Exercise data below:
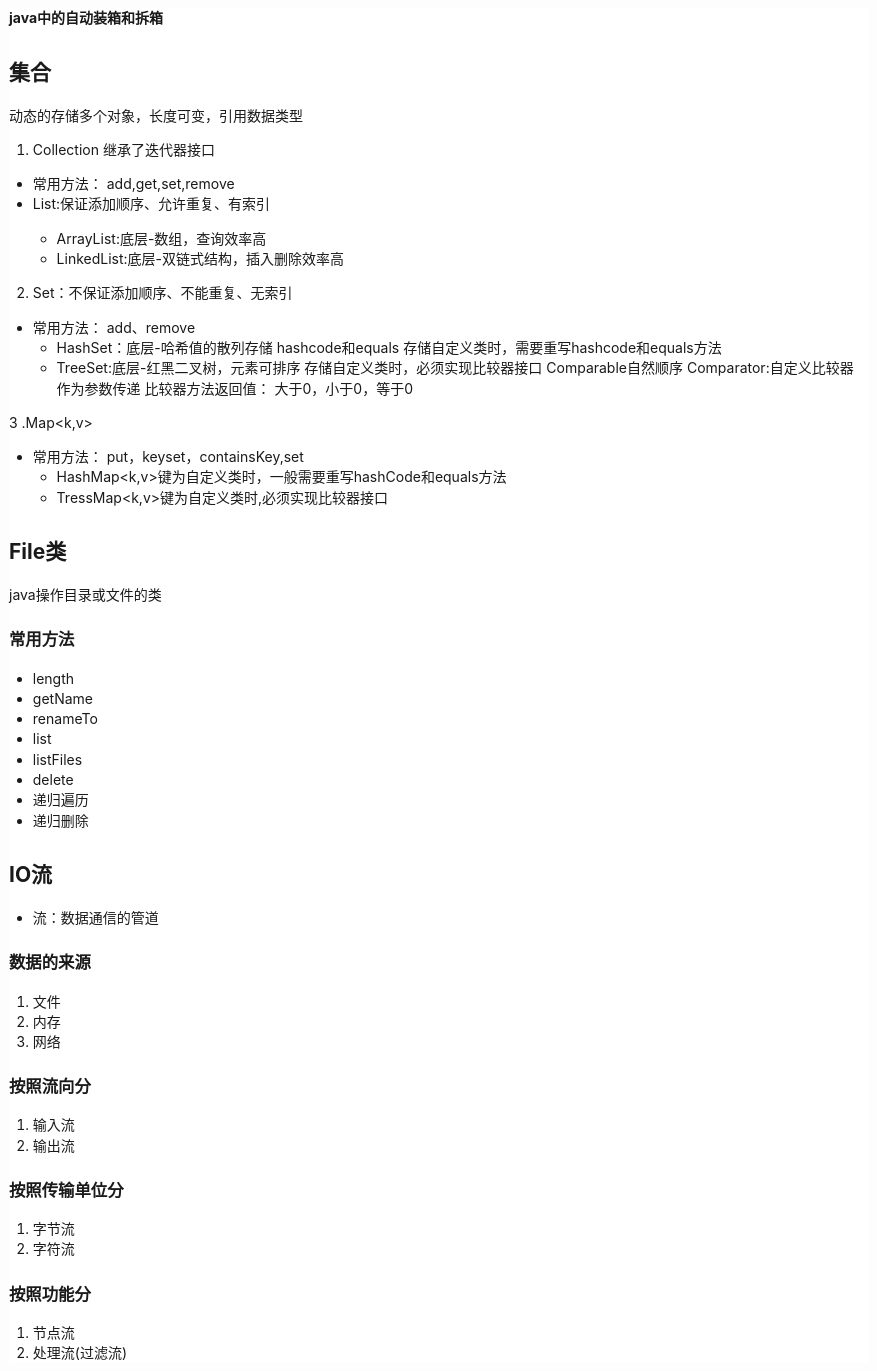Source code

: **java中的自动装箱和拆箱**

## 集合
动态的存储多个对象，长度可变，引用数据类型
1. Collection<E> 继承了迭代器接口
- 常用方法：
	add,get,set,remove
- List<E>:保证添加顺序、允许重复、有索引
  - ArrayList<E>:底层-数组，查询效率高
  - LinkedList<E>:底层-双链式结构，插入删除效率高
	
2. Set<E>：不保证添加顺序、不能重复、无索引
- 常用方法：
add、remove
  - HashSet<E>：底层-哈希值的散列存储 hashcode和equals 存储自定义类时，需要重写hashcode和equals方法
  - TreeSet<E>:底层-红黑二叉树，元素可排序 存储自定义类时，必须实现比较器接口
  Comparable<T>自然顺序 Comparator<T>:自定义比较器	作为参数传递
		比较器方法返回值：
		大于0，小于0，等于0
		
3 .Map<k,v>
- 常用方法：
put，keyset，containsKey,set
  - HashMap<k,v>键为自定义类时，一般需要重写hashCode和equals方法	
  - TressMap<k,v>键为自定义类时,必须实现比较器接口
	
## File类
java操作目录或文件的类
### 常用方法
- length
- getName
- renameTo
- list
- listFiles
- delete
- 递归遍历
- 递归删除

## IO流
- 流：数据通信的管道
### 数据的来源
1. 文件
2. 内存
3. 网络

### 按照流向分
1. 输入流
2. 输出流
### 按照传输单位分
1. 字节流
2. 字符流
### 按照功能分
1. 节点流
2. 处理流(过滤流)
End of Exercise data.
Exercise data below:
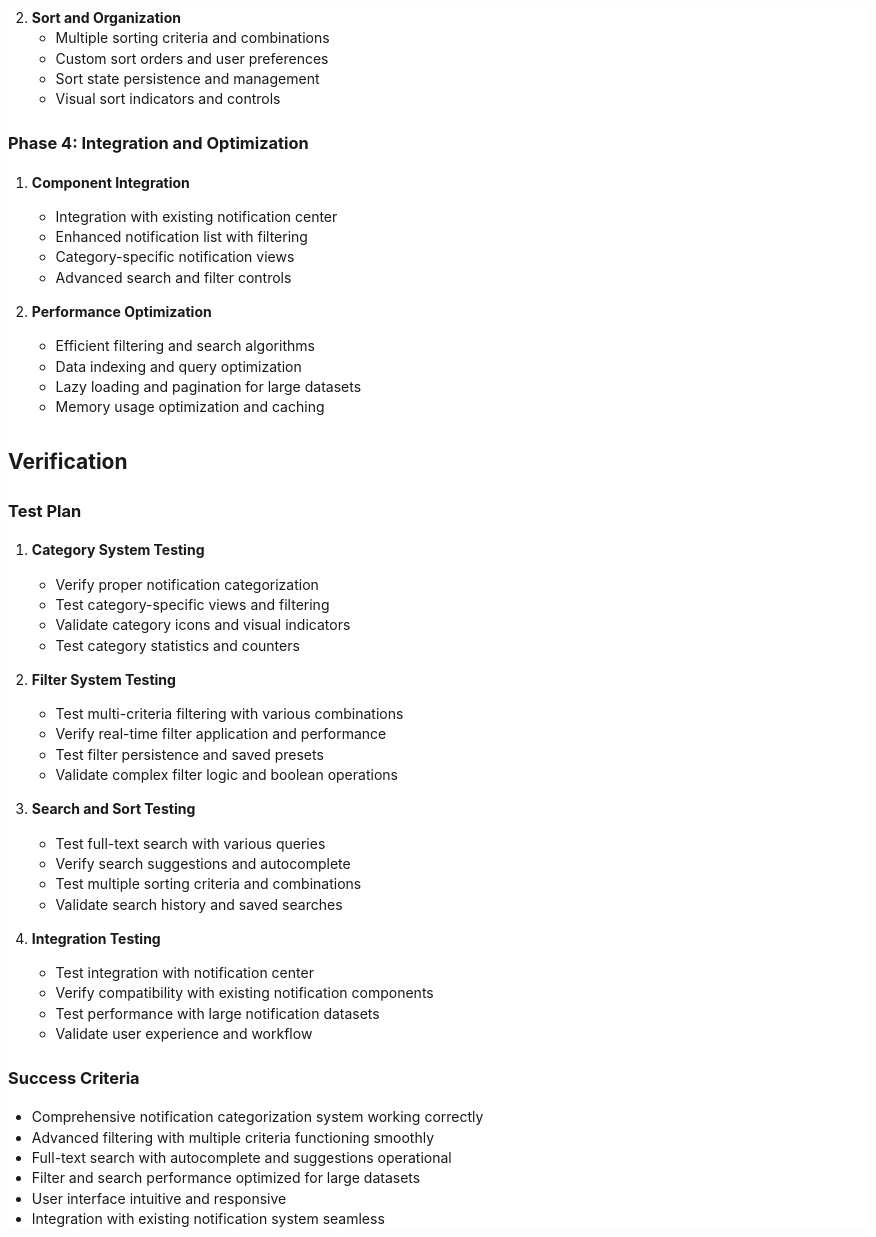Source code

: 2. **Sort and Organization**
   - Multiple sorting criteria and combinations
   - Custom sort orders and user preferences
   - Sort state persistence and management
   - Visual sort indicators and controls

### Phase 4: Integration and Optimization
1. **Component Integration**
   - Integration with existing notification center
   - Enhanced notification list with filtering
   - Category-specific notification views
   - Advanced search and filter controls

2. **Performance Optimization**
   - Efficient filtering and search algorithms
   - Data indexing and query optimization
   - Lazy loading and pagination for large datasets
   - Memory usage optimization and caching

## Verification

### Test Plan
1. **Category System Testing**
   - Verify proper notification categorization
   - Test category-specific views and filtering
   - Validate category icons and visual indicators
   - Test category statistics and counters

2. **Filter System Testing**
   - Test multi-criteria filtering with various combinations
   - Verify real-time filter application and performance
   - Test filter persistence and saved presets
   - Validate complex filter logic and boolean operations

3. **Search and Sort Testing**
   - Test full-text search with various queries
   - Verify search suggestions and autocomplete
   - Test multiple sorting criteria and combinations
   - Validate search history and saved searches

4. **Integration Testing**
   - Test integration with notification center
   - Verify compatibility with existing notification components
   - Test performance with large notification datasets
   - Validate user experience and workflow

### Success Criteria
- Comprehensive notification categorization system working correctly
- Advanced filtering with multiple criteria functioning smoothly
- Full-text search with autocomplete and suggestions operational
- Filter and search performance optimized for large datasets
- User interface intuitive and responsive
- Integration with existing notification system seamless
End of Exercise data.
| Exercise aim |
Rewrite the records from the line with "### Test Plan" to the line with "- Test category statistics and counters", putting "sorting" in place of "filtering" and leaving everything else as it is. Return only those lines.

| Written response |
### Test Plan
1. **Category System Testing**
   - Verify proper notification categorization
   - Test category-specific views and sorting
   - Validate category icons and visual indicators
   - Test category statistics and counters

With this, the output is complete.